中国専利法第五条第1項違反に対する防止策

センシティブな表現の回避:特許出願においては、過度に直接的でセンシティブな性的な表現は避けたほうがよいです。例えば、製品の機能を説明する際には、性的な意味合いを暗示する言葉ではなく、客観的かつ科学的な言葉を用いる必要があります。

多様な機能を強調する:発明の多様な機能、特に性的な機能以外の機能は、明細書において強調すべきです。製品がヘルスケアや日常ケアなどの他の機能を有する場合は、関連する実験データや研究報告書を裏付けとして、それらを詳細に説明する必要があります。

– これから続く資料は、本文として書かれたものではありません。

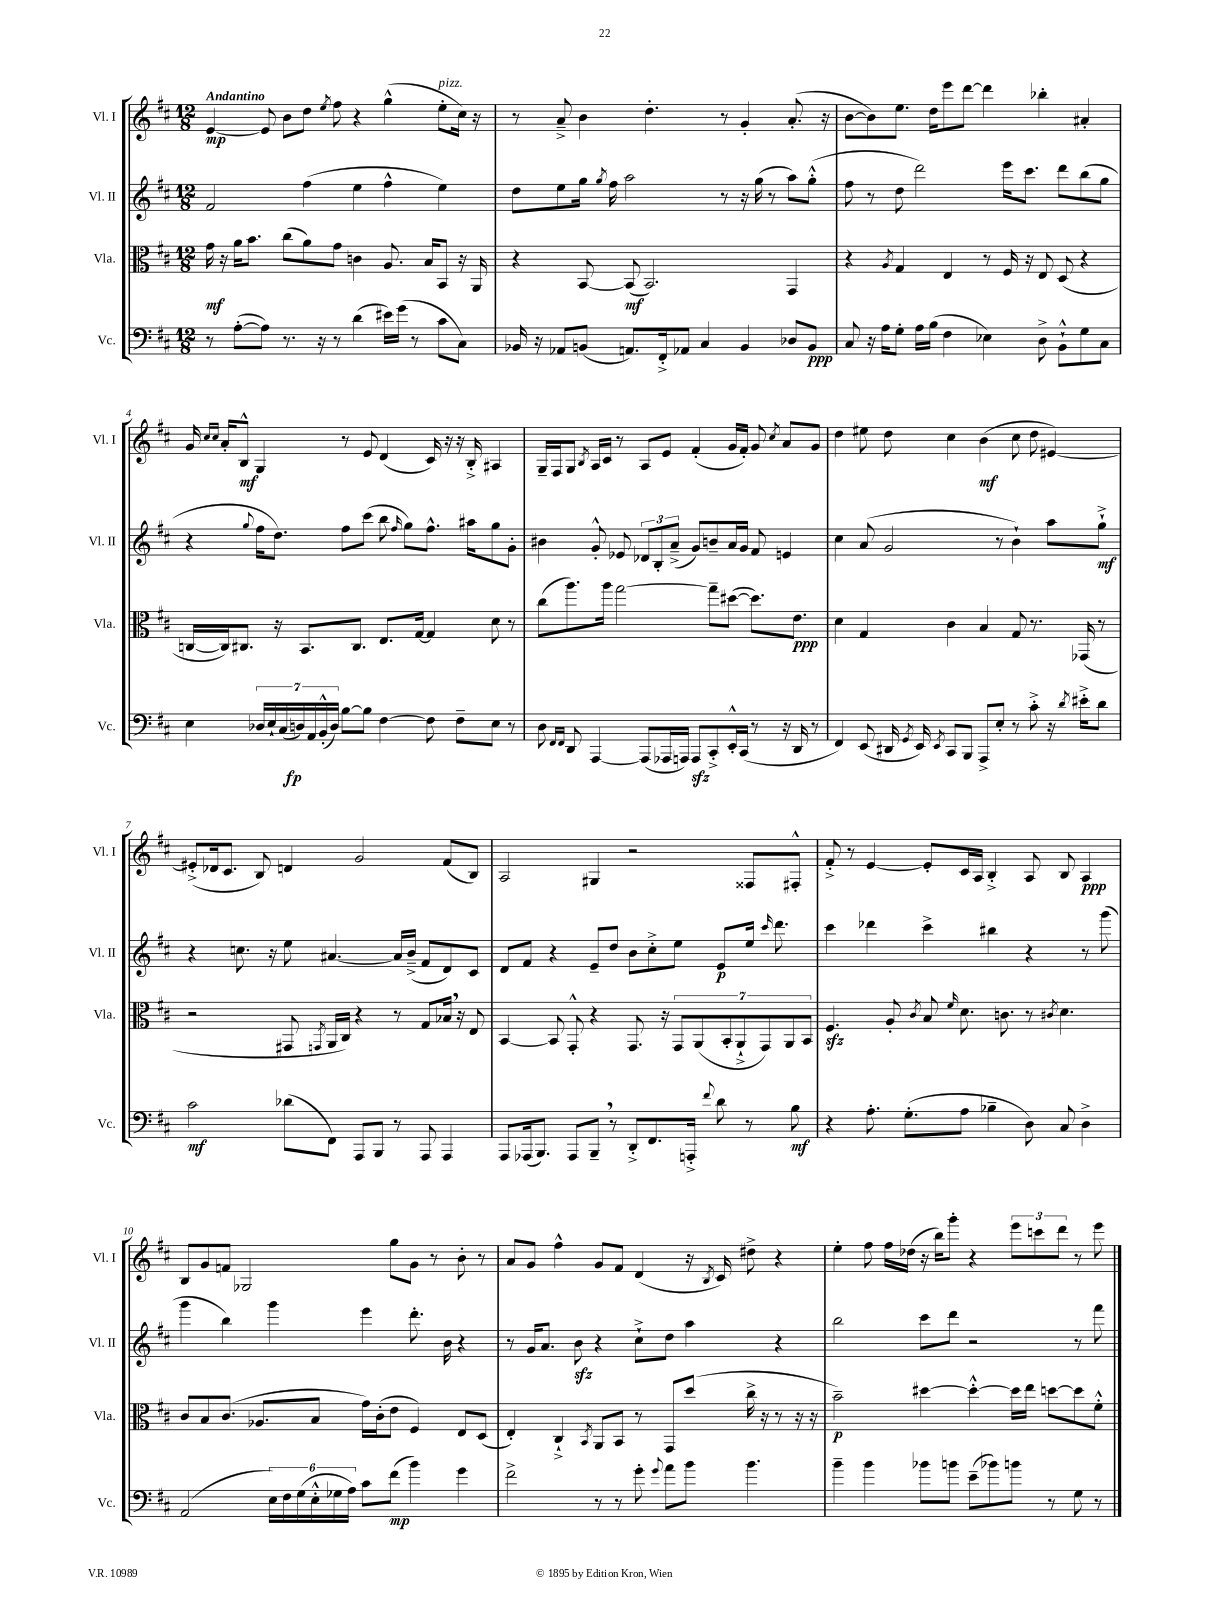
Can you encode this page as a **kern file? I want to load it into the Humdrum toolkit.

特許請求の範囲を合理的に定める:例えば、刺激装置の特許出願の場合、特許請求の範囲は性的刺激の機能に過度に焦点を当てるのではなく、独自の構造設計、新しい動作原理など、より広範な技術革新に焦点を当てたほうがよいです。そうすることで、特許請求の範囲が社会公衆道徳に反する疑いを生じさせることなく、発明を保護するのに十分な範囲を確保することができます。

まとめ

性玩具の特許出願は、中国専利法第五条1項の規定により多くの課題に直面していますが、効果的な対応策と予防策を講じることで、特許保護が受けられる大きな機会が依然として存在しています。オフィスアクションへの対応においては、技術案自体、社会大衆の反応、業界の発展状況、類似事例など、複数の側面から特許出願の合法性を裏付けることができます。一方、明細書作成技術を可能な限り向上させることで、中国専利法第五条1項に符合しないリスクを軽減することができます。社会概念のさらなる自由化に伴い、今後、性玩具の特許出願は、中国専利法第五条1項に該当する特殊な分野とは見なされなくなることでしょう。